TEXT SECTION ▸
↓

Barr Chairman Bruce Downey said in a written statement, “While we believe that a delay is not justified, we will use the opportunity presented by the FDA proceedings to continue to press for approval of Plan B” as an over-the-counter product.

The FDA rejected a request from Barr in May 2004 for OTC sales, citing a lack of evidence about the pill’s effect on girls 16 and younger. It gave the company an option of reapplying for OTC sales for females 16 and older and prescription sales for girls 15 and younger. Barr resubmitted its request under those guidelines.

The American Association of Pro-life Obstetricians and Gynecologists called over-the-counter sale of Plan B “bad medicine for women.” The lack of medical care for women purchasing the pill OTC would also be problematic, resulting potentially in untreated sexually transmitted diseases and undiagnosed conditions, such as infertility and ectopic pregnancies, the AAPLOG said in a written statement. “And certainly 17 year olds would procure it for 13 year olds, so the OTC age limit, in practice, is unworkable,” the AAPLOG said.

Care Net President Kurt Ensminger commended the FDA for “listening to the safety concerns” about Plan B. “The staff and volunteers at the more than 2,000 pregnancy resource centers across this nation are especially thankful,” he said in a written statement. “From what history and research tell us, the ‘morning-after pill’ approach will only increase the traffic of hurting people coming through the doors of pregnancy centers looking for help.” Care Net supports 850 crisis pregnancy centers.

↑

Stored items:
↓

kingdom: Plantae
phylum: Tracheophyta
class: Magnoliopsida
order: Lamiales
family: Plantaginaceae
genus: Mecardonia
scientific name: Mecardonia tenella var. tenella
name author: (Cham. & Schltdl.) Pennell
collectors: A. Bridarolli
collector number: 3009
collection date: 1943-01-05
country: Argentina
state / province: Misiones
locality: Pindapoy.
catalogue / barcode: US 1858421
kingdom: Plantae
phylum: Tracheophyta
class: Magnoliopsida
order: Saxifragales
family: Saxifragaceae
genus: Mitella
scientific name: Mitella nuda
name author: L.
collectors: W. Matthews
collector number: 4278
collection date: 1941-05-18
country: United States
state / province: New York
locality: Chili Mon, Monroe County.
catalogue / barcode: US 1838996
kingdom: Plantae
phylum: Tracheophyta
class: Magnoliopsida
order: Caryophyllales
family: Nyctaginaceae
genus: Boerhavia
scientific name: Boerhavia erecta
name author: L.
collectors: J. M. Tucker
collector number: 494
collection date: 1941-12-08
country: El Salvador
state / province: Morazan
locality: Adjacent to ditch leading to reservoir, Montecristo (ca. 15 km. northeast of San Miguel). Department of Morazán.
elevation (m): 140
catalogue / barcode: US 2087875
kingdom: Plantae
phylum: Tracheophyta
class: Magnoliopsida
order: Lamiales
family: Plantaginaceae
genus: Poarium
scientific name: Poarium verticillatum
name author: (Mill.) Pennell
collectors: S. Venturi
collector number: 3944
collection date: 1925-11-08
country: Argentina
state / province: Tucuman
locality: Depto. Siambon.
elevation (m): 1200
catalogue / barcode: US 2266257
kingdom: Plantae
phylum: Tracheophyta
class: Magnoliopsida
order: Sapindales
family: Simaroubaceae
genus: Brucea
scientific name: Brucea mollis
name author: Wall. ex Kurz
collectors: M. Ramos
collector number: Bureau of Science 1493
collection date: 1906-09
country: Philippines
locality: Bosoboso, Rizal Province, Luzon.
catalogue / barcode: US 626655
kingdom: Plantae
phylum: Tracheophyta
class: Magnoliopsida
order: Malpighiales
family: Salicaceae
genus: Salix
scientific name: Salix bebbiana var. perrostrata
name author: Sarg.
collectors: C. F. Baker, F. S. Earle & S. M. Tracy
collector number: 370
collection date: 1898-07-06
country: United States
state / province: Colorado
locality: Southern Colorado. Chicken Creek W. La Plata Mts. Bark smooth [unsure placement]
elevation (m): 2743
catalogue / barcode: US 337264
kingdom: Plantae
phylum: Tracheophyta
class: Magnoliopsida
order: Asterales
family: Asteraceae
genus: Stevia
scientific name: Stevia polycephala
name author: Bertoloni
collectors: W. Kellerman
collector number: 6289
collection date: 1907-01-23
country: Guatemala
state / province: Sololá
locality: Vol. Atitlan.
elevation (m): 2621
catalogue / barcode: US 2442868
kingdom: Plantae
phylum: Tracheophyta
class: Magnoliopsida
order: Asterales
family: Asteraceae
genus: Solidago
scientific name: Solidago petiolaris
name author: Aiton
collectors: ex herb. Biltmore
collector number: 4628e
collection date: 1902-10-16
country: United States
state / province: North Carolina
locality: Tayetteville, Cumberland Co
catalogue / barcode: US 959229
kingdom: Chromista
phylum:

↑

EXERCISE DESCRIPTION ▸ Could you continue the article on the FDA and Plan B from the point where it stops? These stored lines are separate material and have no connection to the article on the FDA and Plan B.

ANSWER SECTION ▸
Kim Gandy, president of the National Organization for Women, an abortion rights group, criticized the FDA, saying it had made “another in a long line of decisions that make women’s health secondary to right-wing politics. This administration is determined to turn the FDA into an arm of the Republican Party –- carrying out the fondest desires of Bush allies who oppose women’s use of contraception.”

The “morning-after” pill is basically a heavier dose of birth control pills. Under the regimen, a woman takes two pills within 72 hours of sexual intercourse and another dose 12 hours later. In addition to Plan B, the FDA has approved prescription use of another “morning-after” pill, Preven.

Citizens may comment on the Plan B application by clicking on “FDA Takes Action on Plan B” under FDA News at www.fda.gov. They may link to the comment form at the end of the news release.

ABORTION V. BIRTH -– Russia has more abortions than live births each year, the country’s leading obstetrician says.

According to Moscow News, Bloomberg.com reported 1.6 million women had abortions in 2004, while 1.5 million gave birth, said Vladimir Kulakov, vice president of the Russian Academy of Medical Sciences. He said “many more” abortions went unreported.

The reason for the inordinate number of abortions vs. births is economic, Kulakov said.

“The appearance of a first child pushes many families into poverty,” he told the state’s official newspaper, Rossiskaya Gazeta, according to Moscow News. “Potential parents first try to start a career, stand on their feet and so forth.”

The margin of abortions over births is better than it once was, however.

In 1990, shortly before the fall of communism, the World Health Organization reported there were 1,971 abortions per 1,000 live births, the International Herald Tribune reported in 2001. In 2000, there 1,696 abortions for every 1,000 live births, according to the newspaper.

KANSAS A.G. SUES GOV –- Kansas Attorney General Phill Kline has challenged abortion again, this time filing suit against the state’s governor to block government funds for the procedure.

Kline is abiding by the Kansas House of Representatives’ direction, a spokesman for the attorney general said. In 2002, the Kansas House passed a measure instructing the attorney general to gain a court opinion on whether the state can fund abortions, according to the Lawrence Journal-World.

Gov. Kathleen Sebelius’ office said she is required to abide by a federal law that permits Medicaid funds for abortions in the cases of rape, incest or a threat to the life of the mother, the Journal-World reported.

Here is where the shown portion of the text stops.